Cannabis Extract Treatment for MS Spasticity, Sativex, Opens in US for Phase 3 Trial

A Phase 3 trial is in the works in the U.S. for Sativex (nabiximols), an oral spray that contains cannabis extracts, in treating spasticity — muscle stiffness or spasms — associated with multiple sclerosis (MS).

Sativex, by GW Pharmaceuticals, is available in 25 countries as an add-on therapy for MS patients with moderate-to-severe spasticity who fail to respond to other anti-spastic treatments. It contains cannabidiol (CBD) and tetrahydrocannabinol (THC), two of the most abundant cannabinoids found in the cannabis plant, according to a release.

Postive results have been reported from three previous European Phase 3 clinical studies. The results show nabiximols was well-tolerated and provided continued reductions in patient-reported spasticity for individuals with MS.

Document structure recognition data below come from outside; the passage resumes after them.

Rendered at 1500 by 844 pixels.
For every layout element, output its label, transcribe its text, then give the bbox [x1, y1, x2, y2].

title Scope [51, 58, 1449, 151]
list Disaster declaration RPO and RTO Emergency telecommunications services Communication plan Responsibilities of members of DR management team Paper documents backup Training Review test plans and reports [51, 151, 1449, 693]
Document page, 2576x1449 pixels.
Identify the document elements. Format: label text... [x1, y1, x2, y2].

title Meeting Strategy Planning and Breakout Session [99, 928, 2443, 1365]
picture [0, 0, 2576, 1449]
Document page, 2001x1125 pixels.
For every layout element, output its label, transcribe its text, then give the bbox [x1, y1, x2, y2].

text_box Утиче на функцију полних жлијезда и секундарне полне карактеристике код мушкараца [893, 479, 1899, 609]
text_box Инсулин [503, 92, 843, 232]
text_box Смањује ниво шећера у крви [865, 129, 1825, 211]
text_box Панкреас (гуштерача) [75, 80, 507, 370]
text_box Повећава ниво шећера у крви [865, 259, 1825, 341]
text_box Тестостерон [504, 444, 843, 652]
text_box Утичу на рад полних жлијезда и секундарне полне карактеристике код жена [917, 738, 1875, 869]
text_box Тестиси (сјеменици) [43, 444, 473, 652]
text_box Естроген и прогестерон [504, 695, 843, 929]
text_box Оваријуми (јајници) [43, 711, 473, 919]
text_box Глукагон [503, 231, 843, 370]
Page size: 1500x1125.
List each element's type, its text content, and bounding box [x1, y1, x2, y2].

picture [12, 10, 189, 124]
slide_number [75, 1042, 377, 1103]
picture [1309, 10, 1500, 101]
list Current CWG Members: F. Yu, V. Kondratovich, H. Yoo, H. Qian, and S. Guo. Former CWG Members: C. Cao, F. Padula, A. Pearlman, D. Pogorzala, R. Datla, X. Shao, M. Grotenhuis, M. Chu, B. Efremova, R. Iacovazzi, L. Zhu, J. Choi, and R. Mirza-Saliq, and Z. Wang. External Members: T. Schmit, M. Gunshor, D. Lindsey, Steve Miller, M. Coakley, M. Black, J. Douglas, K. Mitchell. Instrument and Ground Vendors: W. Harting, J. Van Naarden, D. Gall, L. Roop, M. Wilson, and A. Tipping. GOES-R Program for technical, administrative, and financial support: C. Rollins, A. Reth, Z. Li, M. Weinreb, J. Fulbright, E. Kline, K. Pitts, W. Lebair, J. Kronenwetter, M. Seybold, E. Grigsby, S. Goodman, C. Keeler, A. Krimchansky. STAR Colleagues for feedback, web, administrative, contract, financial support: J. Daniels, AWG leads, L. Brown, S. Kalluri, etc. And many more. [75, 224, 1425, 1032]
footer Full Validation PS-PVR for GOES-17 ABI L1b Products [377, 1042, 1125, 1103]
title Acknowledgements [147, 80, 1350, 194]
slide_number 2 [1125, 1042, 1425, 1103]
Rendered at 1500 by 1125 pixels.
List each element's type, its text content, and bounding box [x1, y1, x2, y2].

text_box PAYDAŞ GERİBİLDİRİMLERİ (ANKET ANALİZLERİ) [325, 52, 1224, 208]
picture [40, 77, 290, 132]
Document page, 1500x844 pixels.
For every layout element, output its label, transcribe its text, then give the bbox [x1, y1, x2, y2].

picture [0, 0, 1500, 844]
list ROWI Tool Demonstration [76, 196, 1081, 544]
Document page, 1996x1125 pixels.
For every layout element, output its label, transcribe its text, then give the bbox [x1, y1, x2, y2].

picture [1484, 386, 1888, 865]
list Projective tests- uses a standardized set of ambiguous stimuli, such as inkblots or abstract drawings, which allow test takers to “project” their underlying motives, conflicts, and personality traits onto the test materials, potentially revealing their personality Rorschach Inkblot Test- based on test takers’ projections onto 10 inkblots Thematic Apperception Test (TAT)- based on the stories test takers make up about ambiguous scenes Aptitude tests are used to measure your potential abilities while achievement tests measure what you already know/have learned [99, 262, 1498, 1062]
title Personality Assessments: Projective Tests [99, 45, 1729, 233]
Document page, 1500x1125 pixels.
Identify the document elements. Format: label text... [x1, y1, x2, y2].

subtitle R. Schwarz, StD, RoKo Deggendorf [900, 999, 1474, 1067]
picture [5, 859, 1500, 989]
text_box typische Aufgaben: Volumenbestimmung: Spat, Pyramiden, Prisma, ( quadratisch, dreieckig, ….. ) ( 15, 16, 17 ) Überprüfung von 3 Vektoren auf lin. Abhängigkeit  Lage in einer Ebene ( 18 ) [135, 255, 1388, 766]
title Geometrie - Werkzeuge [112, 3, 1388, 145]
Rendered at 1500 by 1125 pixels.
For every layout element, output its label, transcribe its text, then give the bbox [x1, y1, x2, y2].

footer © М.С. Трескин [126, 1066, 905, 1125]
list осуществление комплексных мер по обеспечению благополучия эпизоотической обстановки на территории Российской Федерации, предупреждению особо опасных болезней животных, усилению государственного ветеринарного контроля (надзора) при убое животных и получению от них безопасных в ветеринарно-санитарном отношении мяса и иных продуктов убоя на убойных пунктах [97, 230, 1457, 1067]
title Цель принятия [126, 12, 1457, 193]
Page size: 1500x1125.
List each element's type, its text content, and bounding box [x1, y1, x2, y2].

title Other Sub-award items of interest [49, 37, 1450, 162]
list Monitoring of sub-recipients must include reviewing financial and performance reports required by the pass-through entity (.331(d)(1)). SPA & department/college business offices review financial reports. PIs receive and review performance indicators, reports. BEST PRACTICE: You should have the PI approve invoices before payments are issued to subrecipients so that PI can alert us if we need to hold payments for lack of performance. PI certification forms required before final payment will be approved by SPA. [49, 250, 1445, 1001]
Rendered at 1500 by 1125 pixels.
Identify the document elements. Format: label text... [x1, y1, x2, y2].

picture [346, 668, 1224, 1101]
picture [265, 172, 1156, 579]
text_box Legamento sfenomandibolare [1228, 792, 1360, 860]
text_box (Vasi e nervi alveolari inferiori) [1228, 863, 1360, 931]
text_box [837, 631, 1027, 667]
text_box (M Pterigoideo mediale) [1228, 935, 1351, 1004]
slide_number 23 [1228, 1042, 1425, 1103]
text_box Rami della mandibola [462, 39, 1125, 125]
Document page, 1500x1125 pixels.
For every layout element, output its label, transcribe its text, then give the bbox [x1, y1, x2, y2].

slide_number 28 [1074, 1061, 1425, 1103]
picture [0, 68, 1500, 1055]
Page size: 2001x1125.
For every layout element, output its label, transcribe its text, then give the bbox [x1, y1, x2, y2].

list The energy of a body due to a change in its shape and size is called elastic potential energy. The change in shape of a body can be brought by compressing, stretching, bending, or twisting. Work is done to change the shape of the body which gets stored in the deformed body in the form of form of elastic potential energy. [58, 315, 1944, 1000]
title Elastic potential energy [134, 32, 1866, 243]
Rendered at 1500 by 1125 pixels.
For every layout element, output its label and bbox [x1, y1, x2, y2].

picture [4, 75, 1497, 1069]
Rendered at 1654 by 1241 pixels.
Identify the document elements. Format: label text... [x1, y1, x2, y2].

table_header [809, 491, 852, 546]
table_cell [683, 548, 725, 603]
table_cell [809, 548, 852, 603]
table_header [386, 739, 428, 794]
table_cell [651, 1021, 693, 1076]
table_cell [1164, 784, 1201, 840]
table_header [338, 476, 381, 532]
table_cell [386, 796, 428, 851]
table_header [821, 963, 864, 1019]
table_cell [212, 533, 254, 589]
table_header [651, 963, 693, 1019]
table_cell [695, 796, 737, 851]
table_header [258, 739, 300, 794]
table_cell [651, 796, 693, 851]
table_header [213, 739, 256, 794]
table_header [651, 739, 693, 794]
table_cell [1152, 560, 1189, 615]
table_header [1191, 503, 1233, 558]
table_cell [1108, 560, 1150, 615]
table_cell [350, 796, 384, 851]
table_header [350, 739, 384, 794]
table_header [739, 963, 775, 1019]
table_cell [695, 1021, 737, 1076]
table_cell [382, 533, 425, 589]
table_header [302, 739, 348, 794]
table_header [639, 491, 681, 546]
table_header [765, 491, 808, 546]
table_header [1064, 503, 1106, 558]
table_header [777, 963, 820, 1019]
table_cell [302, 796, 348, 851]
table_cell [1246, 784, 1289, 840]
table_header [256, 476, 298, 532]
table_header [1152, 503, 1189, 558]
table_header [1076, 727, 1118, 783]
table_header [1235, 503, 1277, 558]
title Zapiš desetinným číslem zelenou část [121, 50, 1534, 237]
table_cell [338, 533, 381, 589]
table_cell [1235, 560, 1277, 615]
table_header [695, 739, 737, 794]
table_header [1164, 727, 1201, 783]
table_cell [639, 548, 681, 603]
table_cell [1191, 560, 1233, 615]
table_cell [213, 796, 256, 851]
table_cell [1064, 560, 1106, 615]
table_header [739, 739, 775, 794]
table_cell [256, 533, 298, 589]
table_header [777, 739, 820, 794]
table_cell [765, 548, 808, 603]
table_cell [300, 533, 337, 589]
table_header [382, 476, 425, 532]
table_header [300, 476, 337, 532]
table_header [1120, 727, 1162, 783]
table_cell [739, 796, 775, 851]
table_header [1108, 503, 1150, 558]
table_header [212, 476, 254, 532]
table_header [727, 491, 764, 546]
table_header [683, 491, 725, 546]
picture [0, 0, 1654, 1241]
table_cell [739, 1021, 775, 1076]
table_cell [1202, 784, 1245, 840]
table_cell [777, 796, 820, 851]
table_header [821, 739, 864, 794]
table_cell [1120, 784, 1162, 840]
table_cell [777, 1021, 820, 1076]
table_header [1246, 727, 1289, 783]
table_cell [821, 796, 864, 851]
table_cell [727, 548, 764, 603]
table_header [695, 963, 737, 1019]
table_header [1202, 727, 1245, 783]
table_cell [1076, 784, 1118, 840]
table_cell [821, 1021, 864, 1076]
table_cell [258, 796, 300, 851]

“We are excited that the U.S. Phase 3 clinical program evaluating nabiximols in Multiple Sclerosis spasticity is now recruiting patients, after a delay due to COVID-19," says Justin Gover, GW’s CEO, in the release. "Given the rigorous studies already conducted on the medicine outside of the U.S., and positive discussions with the FDA, we believe that we have a clear path to an NDA submission, potentially as soon as next year, and a significant second product opportunity for GW in the U.S. Now is the ideal time to develop nabiximols in the U.S. as research shows a significant percentage of spasticity patients are today self-medicating using unapproved cannabis products to relieve their spasticity.”

Stephen Krieger, MD, associate professor of neurology at the Mount Sinai Hospital, also says in the release "there is a significant need for new treatments to address spasticity in MS patients, a challenging condition with little therapeutic innovation in decades in the United States.”

“Nabiximols has the potential to be a rigorously tested and FDA-regulated cannabis-derived medicine for people living with MS. I look forward to participating as an investigator in this study which will evaluate the effect of nabiximols on the frequency of muscle spasms,” he adds.

The study will evaluate the safety and efficacy of nabiximols for spasm frequency over a 12-week period and is expected to enroll 446 participants. The first patient is now screened and in baseline evaluation where they will record their number of daily muscle spasms as they take their anti-spasticity medication.